Plain-text document sources:
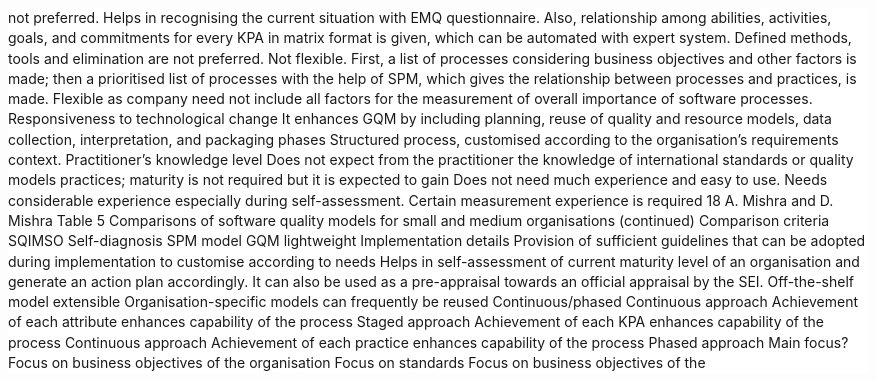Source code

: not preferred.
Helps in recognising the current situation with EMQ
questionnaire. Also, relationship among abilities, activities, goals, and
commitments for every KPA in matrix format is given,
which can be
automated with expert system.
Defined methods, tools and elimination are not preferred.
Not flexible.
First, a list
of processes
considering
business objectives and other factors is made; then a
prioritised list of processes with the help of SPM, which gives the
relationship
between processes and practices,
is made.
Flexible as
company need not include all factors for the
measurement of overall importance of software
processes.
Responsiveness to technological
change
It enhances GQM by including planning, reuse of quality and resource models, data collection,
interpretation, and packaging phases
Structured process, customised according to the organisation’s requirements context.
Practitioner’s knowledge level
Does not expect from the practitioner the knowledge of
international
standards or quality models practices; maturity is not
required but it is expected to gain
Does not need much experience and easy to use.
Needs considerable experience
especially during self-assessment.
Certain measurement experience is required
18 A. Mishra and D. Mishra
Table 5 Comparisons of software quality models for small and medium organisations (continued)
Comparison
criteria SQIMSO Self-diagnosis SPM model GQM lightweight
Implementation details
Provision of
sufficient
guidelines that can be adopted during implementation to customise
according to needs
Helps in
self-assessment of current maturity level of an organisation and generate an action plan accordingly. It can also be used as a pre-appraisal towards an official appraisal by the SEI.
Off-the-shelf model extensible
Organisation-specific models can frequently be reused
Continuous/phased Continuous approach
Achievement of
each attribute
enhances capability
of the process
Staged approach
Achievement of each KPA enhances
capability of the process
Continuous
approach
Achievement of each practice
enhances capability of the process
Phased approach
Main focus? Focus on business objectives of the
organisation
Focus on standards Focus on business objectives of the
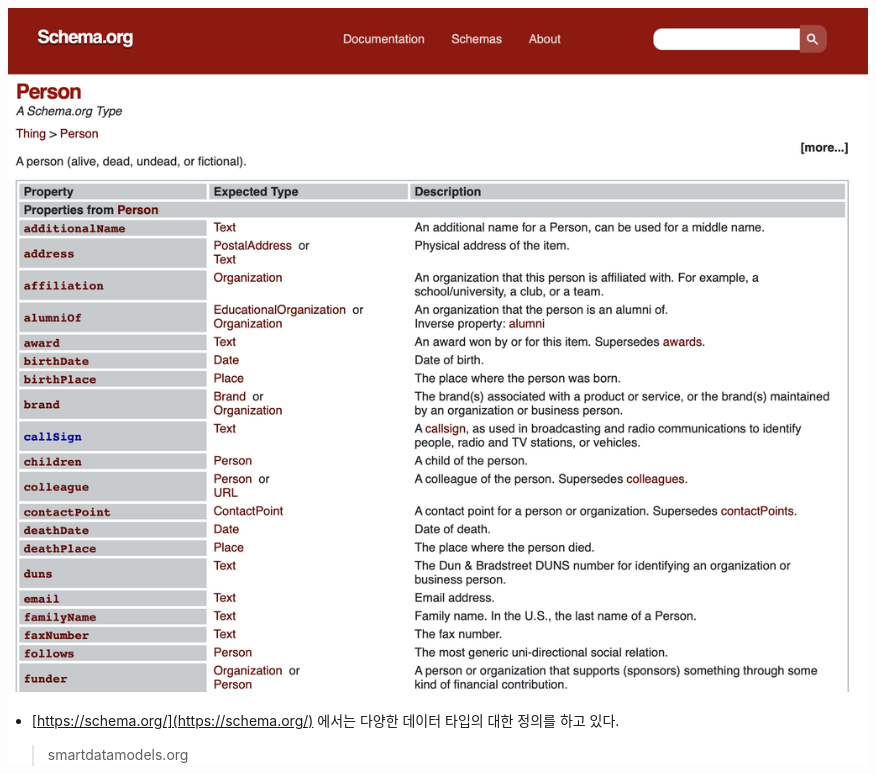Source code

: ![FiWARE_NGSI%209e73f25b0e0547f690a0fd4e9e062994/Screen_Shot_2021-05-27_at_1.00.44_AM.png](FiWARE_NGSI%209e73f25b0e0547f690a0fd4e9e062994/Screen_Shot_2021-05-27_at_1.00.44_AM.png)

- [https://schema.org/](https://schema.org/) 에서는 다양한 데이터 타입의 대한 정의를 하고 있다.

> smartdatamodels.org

* * *

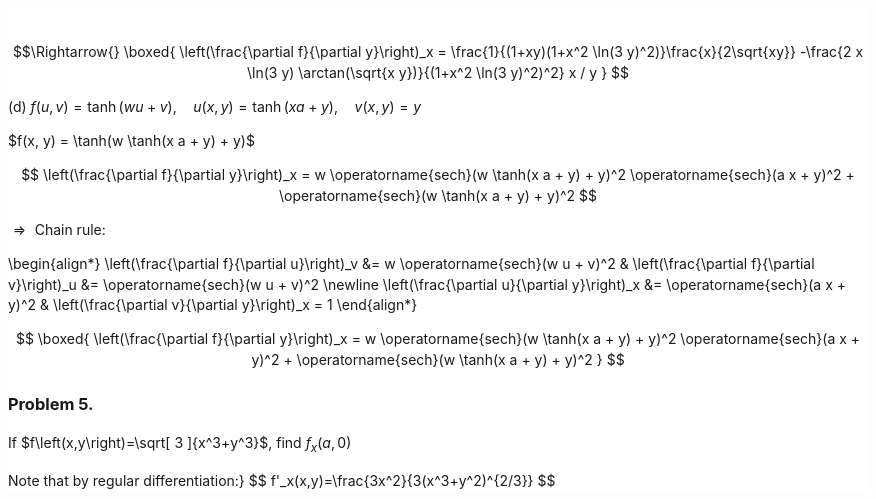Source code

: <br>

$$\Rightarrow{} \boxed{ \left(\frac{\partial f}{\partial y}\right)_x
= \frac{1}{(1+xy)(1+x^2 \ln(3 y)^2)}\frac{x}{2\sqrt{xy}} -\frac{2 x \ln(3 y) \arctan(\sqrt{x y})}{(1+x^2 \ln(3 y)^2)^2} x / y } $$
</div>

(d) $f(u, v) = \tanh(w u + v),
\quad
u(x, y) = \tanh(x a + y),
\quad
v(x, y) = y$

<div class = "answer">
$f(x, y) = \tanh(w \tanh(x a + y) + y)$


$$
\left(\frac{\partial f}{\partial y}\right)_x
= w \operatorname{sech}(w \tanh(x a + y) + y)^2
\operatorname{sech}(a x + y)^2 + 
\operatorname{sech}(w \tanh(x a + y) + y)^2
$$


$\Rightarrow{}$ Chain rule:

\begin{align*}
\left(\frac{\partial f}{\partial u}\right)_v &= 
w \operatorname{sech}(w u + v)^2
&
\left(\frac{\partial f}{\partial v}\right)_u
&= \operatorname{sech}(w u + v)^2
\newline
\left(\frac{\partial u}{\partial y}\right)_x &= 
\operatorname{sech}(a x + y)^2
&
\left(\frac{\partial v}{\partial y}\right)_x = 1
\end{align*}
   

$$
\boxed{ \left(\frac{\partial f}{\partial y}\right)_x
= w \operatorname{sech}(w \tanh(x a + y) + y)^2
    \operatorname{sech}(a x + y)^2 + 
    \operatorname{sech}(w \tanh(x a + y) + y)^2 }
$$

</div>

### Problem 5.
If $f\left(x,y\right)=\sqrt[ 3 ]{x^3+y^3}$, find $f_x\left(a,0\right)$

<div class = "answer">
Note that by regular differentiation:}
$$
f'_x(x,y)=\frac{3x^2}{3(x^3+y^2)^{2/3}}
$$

Instructions to follow: Your reply should be a single number: the count of lines above that include the string "approach".

Answer to this problem: 4